» WHAT IS EXPECTED
Reproduce every line of the entries below word for word, keeping each line break where it falls.

===

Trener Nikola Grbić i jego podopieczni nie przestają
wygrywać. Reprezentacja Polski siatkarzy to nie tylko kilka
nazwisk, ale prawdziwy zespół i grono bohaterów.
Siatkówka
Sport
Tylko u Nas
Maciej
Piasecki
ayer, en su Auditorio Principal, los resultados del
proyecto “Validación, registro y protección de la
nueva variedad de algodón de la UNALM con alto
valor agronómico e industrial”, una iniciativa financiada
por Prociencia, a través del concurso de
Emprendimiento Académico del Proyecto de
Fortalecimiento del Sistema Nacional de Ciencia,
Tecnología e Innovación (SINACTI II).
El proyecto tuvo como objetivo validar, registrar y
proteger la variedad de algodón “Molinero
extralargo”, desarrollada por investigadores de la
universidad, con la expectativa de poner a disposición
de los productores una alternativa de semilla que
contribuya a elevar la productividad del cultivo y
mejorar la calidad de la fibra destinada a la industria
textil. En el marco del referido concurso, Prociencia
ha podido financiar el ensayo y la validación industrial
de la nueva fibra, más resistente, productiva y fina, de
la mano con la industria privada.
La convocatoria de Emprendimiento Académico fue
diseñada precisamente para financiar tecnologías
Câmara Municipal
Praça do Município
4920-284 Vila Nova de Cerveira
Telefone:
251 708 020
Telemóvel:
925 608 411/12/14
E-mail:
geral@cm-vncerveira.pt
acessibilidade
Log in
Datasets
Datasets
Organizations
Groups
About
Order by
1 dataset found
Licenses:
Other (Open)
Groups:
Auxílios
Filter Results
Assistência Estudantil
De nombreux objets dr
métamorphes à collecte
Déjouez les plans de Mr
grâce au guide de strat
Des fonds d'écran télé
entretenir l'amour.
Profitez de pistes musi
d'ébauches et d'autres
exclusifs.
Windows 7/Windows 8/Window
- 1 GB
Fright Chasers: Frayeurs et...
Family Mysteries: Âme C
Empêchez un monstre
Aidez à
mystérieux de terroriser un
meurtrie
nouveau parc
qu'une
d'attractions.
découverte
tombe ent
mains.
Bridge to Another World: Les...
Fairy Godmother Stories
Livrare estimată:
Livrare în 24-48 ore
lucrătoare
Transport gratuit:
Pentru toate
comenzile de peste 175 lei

===

» RESPONSE FOR THIS EXERCISE
Trener Nikola Grbić i jego podopieczni nie przestają
wygrywać. Reprezentacja Polski siatkarzy to nie tylko kilka
nazwisk, ale prawdziwy zespół i grono bohaterów.
Siatkówka
Sport
Tylko u Nas
Maciej
Piasecki
ayer, en su Auditorio Principal, los resultados del
proyecto “Validación, registro y protección de la
nueva variedad de algodón de la UNALM con alto
valor agronómico e industrial”, una iniciativa financiada
por Prociencia, a través del concurso de
Emprendimiento Académico del Proyecto de
Fortalecimiento del Sistema Nacional de Ciencia,
Tecnología e Innovación (SINACTI II).
El proyecto tuvo como objetivo validar, registrar y
proteger la variedad de algodón “Molinero
extralargo”, desarrollada por investigadores de la
universidad, con la expectativa de poner a disposición
de los productores una alternativa de semilla que
contribuya a elevar la productividad del cultivo y
mejorar la calidad de la fibra destinada a la industria
textil. En el marco del referido concurso, Prociencia
ha podido financiar el ensayo y la validación industrial
de la nueva fibra, más resistente, productiva y fina, de
la mano con la industria privada.
La convocatoria de Emprendimiento Académico fue
diseñada precisamente para financiar tecnologías
Câmara Municipal
Praça do Município
4920-284 Vila Nova de Cerveira
Telefone:
251 708 020
Telemóvel:
925 608 411/12/14
E-mail:
geral@cm-vncerveira.pt
acessibilidade
Log in
Datasets
Datasets
Organizations
Groups
About
Order by
1 dataset found
Licenses:
Other (Open)
Groups:
Auxílios
Filter Results
Assistência Estudantil
De nombreux objets dr
métamorphes à collecte
Déjouez les plans de Mr
grâce au guide de strat
Des fonds d'écran télé
entretenir l'amour.
Profitez de pistes musi
d'ébauches et d'autres
exclusifs.
Windows 7/Windows 8/Window
- 1 GB
Fright Chasers: Frayeurs et...
Family Mysteries: Âme C
Empêchez un monstre
Aidez à
mystérieux de terroriser un
meurtrie
nouveau parc
qu'une
d'attractions.
découverte
tombe ent
mains.
Bridge to Another World: Les...
Fairy Godmother Stories
Livrare estimată:
Livrare în 24-48 ore
lucrătoare
Transport gratuit:
Pentru toate
comenzile de peste 175 lei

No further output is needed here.